-- DATA SHOWN follows --

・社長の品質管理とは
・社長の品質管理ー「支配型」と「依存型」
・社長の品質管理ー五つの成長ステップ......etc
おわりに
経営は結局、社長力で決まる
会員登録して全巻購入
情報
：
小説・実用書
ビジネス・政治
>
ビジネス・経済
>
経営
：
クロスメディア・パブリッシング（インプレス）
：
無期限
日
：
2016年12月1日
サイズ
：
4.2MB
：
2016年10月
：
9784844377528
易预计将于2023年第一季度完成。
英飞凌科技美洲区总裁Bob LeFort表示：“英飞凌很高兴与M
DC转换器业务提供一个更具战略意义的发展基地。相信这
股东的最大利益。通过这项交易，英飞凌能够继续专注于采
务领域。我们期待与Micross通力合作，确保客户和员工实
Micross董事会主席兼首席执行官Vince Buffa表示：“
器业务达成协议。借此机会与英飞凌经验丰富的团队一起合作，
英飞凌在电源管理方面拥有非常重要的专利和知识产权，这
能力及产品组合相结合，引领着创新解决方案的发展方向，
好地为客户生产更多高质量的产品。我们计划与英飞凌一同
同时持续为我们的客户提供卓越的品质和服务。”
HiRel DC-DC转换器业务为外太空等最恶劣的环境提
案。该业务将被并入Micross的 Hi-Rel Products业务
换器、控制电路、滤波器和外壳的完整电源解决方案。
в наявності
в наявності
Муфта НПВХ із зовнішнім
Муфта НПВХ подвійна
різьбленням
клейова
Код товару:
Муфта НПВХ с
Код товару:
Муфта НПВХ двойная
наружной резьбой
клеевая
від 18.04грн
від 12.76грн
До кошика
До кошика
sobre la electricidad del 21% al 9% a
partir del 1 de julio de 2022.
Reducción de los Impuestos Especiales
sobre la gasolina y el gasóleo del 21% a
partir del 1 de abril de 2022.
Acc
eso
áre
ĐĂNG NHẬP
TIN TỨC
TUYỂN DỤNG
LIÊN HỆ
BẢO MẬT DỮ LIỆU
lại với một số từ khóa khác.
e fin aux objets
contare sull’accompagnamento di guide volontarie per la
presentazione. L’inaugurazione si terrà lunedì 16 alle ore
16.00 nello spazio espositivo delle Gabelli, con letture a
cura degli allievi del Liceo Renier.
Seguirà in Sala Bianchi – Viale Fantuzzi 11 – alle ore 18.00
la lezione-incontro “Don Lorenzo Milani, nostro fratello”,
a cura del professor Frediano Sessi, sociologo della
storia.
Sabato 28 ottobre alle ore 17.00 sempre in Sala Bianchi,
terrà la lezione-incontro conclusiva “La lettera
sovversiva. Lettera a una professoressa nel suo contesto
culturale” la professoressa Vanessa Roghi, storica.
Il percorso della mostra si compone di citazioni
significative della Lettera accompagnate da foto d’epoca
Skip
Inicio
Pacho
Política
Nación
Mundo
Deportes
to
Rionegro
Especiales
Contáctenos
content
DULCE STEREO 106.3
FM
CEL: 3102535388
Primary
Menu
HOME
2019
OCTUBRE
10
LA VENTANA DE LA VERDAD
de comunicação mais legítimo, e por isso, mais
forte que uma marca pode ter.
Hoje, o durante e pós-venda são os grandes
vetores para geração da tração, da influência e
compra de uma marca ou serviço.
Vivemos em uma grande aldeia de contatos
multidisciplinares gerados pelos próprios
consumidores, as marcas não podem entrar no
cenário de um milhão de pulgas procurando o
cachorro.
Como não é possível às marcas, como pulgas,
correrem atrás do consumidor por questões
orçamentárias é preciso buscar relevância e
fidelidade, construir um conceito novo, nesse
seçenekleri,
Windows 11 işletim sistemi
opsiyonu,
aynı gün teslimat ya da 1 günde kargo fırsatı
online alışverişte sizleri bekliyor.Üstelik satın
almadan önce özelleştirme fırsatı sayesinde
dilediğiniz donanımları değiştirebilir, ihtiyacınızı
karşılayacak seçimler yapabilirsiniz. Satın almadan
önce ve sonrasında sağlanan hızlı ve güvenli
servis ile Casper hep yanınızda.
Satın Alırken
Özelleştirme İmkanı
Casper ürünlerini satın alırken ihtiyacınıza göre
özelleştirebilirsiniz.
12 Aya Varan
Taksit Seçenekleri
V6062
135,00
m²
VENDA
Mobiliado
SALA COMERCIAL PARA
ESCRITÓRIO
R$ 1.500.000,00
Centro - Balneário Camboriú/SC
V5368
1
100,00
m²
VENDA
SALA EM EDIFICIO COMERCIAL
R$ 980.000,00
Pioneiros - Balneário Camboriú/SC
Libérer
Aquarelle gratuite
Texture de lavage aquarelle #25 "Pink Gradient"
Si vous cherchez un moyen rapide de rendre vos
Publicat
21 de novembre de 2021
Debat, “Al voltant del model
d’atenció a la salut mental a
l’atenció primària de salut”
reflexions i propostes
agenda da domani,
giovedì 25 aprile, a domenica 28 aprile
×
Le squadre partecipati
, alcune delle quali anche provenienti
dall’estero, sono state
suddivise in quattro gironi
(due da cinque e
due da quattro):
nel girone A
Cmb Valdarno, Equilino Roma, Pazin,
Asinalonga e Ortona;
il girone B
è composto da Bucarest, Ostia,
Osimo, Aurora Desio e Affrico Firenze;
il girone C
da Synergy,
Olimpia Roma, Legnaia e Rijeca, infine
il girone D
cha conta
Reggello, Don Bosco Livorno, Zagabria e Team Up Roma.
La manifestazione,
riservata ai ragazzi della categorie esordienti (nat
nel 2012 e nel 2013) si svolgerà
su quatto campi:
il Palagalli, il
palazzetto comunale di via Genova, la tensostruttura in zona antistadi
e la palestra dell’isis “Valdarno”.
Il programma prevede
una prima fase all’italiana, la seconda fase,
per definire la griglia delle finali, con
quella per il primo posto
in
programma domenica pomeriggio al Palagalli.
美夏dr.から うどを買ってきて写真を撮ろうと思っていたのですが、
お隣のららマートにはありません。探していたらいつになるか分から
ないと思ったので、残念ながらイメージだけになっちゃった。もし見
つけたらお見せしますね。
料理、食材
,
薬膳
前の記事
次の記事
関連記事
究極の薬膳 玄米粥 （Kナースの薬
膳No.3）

-- DATA SHOWN concluded --

:: WHAT TO WORK ON ::
Reproduce the material above exactly; please quote every line of it.

:: EXPECTED ANSWER ::
・社長の品質管理とは
・社長の品質管理ー「支配型」と「依存型」
・社長の品質管理ー五つの成長ステップ......etc
おわりに
経営は結局、社長力で決まる
会員登録して全巻購入
情報
：
小説・実用書
ビジネス・政治
>
ビジネス・経済
>
経営
：
クロスメディア・パブリッシング（インプレス）
：
無期限
日
：
2016年12月1日
サイズ
：
4.2MB
：
2016年10月
：
9784844377528
易预计将于2023年第一季度完成。
英飞凌科技美洲区总裁Bob LeFort表示：“英飞凌很高兴与M
DC转换器业务提供一个更具战略意义的发展基地。相信这
股东的最大利益。通过这项交易，英飞凌能够继续专注于采
务领域。我们期待与Micross通力合作，确保客户和员工实
Micross董事会主席兼首席执行官Vince Buffa表示：“
器业务达成协议。借此机会与英飞凌经验丰富的团队一起合作，
英飞凌在电源管理方面拥有非常重要的专利和知识产权，这
能力及产品组合相结合，引领着创新解决方案的发展方向，
好地为客户生产更多高质量的产品。我们计划与英飞凌一同
同时持续为我们的客户提供卓越的品质和服务。”
HiRel DC-DC转换器业务为外太空等最恶劣的环境提
案。该业务将被并入Micross的 Hi-Rel Products业务
换器、控制电路、滤波器和外壳的完整电源解决方案。
в наявності
в наявності
Муфта НПВХ із зовнішнім
Муфта НПВХ подвійна
різьбленням
клейова
Код товару:
Муфта НПВХ с
Код товару:
Муфта НПВХ двойная
наружной резьбой
клеевая
від 18.04грн
від 12.76грн
До кошика
До кошика
sobre la electricidad del 21% al 9% a
partir del 1 de julio de 2022.
Reducción de los Impuestos Especiales
sobre la gasolina y el gasóleo del 21% a
partir del 1 de abril de 2022.
Acc
eso
áre
ĐĂNG NHẬP
TIN TỨC
TUYỂN DỤNG
LIÊN HỆ
BẢO MẬT DỮ LIỆU
lại với một số từ khóa khác.
e fin aux objets
contare sull’accompagnamento di guide volontarie per la
presentazione. L’inaugurazione si terrà lunedì 16 alle ore
16.00 nello spazio espositivo delle Gabelli, con letture a
cura degli allievi del Liceo Renier.
Seguirà in Sala Bianchi – Viale Fantuzzi 11 – alle ore 18.00
la lezione-incontro “Don Lorenzo Milani, nostro fratello”,
a cura del professor Frediano Sessi, sociologo della
storia.
Sabato 28 ottobre alle ore 17.00 sempre in Sala Bianchi,
terrà la lezione-incontro conclusiva “La lettera
sovversiva. Lettera a una professoressa nel suo contesto
culturale” la professoressa Vanessa Roghi, storica.
Il percorso della mostra si compone di citazioni
significative della Lettera accompagnate da foto d’epoca
Skip
Inicio
Pacho
Política
Nación
Mundo
Deportes
to
Rionegro
Especiales
Contáctenos
content
DULCE STEREO 106.3
FM
CEL: 3102535388
Primary
Menu
HOME
2019
OCTUBRE
10
LA VENTANA DE LA VERDAD
de comunicação mais legítimo, e por isso, mais
forte que uma marca pode ter.
Hoje, o durante e pós-venda são os grandes
vetores para geração da tração, da influência e
compra de uma marca ou serviço.
Vivemos em uma grande aldeia de contatos
multidisciplinares gerados pelos próprios
consumidores, as marcas não podem entrar no
cenário de um milhão de pulgas procurando o
cachorro.
Como não é possível às marcas, como pulgas,
correrem atrás do consumidor por questões
orçamentárias é preciso buscar relevância e
fidelidade, construir um conceito novo, nesse
seçenekleri,
Windows 11 işletim sistemi
opsiyonu,
aynı gün teslimat ya da 1 günde kargo fırsatı
online alışverişte sizleri bekliyor.Üstelik satın
almadan önce özelleştirme fırsatı sayesinde
dilediğiniz donanımları değiştirebilir, ihtiyacınızı
karşılayacak seçimler yapabilirsiniz. Satın almadan
önce ve sonrasında sağlanan hızlı ve güvenli
servis ile Casper hep yanınızda.
Satın Alırken
Özelleştirme İmkanı
Casper ürünlerini satın alırken ihtiyacınıza göre
özelleştirebilirsiniz.
12 Aya Varan
Taksit Seçenekleri
V6062
135,00
m²
VENDA
Mobiliado
SALA COMERCIAL PARA
ESCRITÓRIO
R$ 1.500.000,00
Centro - Balneário Camboriú/SC
V5368
1
100,00
m²
VENDA
SALA EM EDIFICIO COMERCIAL
R$ 980.000,00
Pioneiros - Balneário Camboriú/SC
Libérer
Aquarelle gratuite
Texture de lavage aquarelle #25 "Pink Gradient"
Si vous cherchez un moyen rapide de rendre vos
Publicat
21 de novembre de 2021
Debat, “Al voltant del model
d’atenció a la salut mental a
l’atenció primària de salut”
reflexions i propostes
agenda da domani,
giovedì 25 aprile, a domenica 28 aprile
×
Le squadre partecipati
, alcune delle quali anche provenienti
dall’estero, sono state
suddivise in quattro gironi
(due da cinque e
due da quattro):
nel girone A
Cmb Valdarno, Equilino Roma, Pazin,
Asinalonga e Ortona;
il girone B
è composto da Bucarest, Ostia,
Osimo, Aurora Desio e Affrico Firenze;
il girone C
da Synergy,
Olimpia Roma, Legnaia e Rijeca, infine
il girone D
cha conta
Reggello, Don Bosco Livorno, Zagabria e Team Up Roma.
La manifestazione,
riservata ai ragazzi della categorie esordienti (nat
nel 2012 e nel 2013) si svolgerà
su quatto campi:
il Palagalli, il
palazzetto comunale di via Genova, la tensostruttura in zona antistadi
e la palestra dell’isis “Valdarno”.
Il programma prevede
una prima fase all’italiana, la seconda fase,
per definire la griglia delle finali, con
quella per il primo posto
in
programma domenica pomeriggio al Palagalli.
美夏dr.から うどを買ってきて写真を撮ろうと思っていたのですが、
お隣のららマートにはありません。探していたらいつになるか分から
ないと思ったので、残念ながらイメージだけになっちゃった。もし見
つけたらお見せしますね。
料理、食材
,
薬膳
前の記事
次の記事
関連記事
究極の薬膳 玄米粥 （Kナースの薬
膳No.3）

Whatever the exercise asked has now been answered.